■ Your instructions:
Please restate the listing that follows without changing anything.

■ Material provided:

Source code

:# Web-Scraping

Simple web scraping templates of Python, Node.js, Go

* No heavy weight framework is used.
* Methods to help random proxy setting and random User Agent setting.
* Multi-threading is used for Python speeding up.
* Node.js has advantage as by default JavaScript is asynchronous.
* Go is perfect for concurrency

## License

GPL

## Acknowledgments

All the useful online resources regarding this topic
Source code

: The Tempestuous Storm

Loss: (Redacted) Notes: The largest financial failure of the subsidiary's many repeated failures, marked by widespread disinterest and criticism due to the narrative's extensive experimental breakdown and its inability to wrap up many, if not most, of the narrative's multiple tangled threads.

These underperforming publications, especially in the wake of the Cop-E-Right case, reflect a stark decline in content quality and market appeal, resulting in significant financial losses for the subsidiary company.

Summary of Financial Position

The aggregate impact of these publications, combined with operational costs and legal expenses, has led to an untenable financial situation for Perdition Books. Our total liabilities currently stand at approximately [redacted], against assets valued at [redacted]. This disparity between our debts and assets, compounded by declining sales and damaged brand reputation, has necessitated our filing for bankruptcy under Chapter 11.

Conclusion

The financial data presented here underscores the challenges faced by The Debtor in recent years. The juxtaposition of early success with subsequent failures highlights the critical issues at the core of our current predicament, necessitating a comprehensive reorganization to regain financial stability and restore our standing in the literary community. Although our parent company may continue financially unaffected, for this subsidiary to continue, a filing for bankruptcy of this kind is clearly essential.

■ Exercise solution:
Source code

:# Web-Scraping

Simple web scraping templates of Python, Node.js, Go

* No heavy weight framework is used.
* Methods to help random proxy setting and random User Agent setting.
* Multi-threading is used for Python speeding up.
* Node.js has advantage as by default JavaScript is asynchronous.
* Go is perfect for concurrency

## License

GPL

## Acknowledgments

All the useful online resources regarding this topic
Source code

: The Tempestuous Storm

Loss: (Redacted) Notes: The largest financial failure of the subsidiary's many repeated failures, marked by widespread disinterest and criticism due to the narrative's extensive experimental breakdown and its inability to wrap up many, if not most, of the narrative's multiple tangled threads.

These underperforming publications, especially in the wake of the Cop-E-Right case, reflect a stark decline in content quality and market appeal, resulting in significant financial losses for the subsidiary company.

Summary of Financial Position

The aggregate impact of these publications, combined with operational costs and legal expenses, has led to an untenable financial situation for Perdition Books. Our total liabilities currently stand at approximately [redacted], against assets valued at [redacted]. This disparity between our debts and assets, compounded by declining sales and damaged brand reputation, has necessitated our filing for bankruptcy under Chapter 11.

Conclusion

The financial data presented here underscores the challenges faced by The Debtor in recent years. The juxtaposition of early success with subsequent failures highlights the critical issues at the core of our current predicament, necessitating a comprehensive reorganization to regain financial stability and restore our standing in the literary community. Although our parent company may continue financially unaffected, for this subsidiary to continue, a filing for bankruptcy of this kind is clearly essential.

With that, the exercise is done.